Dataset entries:
^^^^^^^^

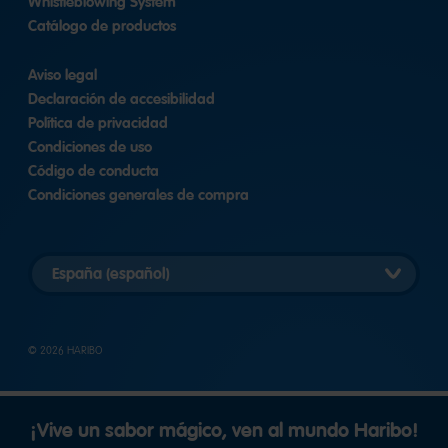
Whistleblowing System
Catálogo de productos
Aviso legal
Declaración de accesibilidad
Política de privacidad
Condiciones de uso
Código de conducta
Condiciones generales de compra
Elegir
versión
del
país
© 2026 HARIBO
¡Vive un sabor mágico, ven al mundo Haribo!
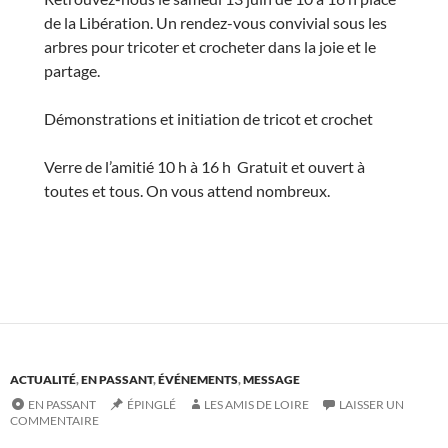
de la Libération. Un rendez-vous convivial sous les
arbres pour tricoter et crocheter dans la joie et le
partage.
Démonstrations et initiation de tricot et crochet
Verre de l’amitié 10 h à 16 h Gratuit et ouvert à
toutes et tous. On vous attend nombreux.
ACTUALITÉ
,
EN PASSANT
,
ÉVÉNEMENTS
,
MESSAGE
EN PASSANT
ÉPINGLÉ
LES AMIS DE LOIRE
LAISSER UN
COMMENTAIRE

^^^^^^^^

#### [Problem details]
Copy the records exactly as they appear, leaving every picture out.

#### [Expected output]
Whistleblowing System
Catálogo de productos
Aviso legal
Declaración de accesibilidad
Política de privacidad
Condiciones de uso
Código de conducta
Condiciones generales de compra
Elegir
versión
del
país
© 2026 HARIBO
¡Vive un sabor mágico, ven al mundo Haribo!
de la Libération. Un rendez-vous convivial sous les
arbres pour tricoter et crocheter dans la joie et le
partage.
Démonstrations et initiation de tricot et crochet
Verre de l’amitié 10 h à 16 h Gratuit et ouvert à
toutes et tous. On vous attend nombreux.
ACTUALITÉ
,
EN PASSANT
,
ÉVÉNEMENTS
,
MESSAGE
EN PASSANT
ÉPINGLÉ
LES AMIS DE LOIRE
LAISSER UN
COMMENTAIRE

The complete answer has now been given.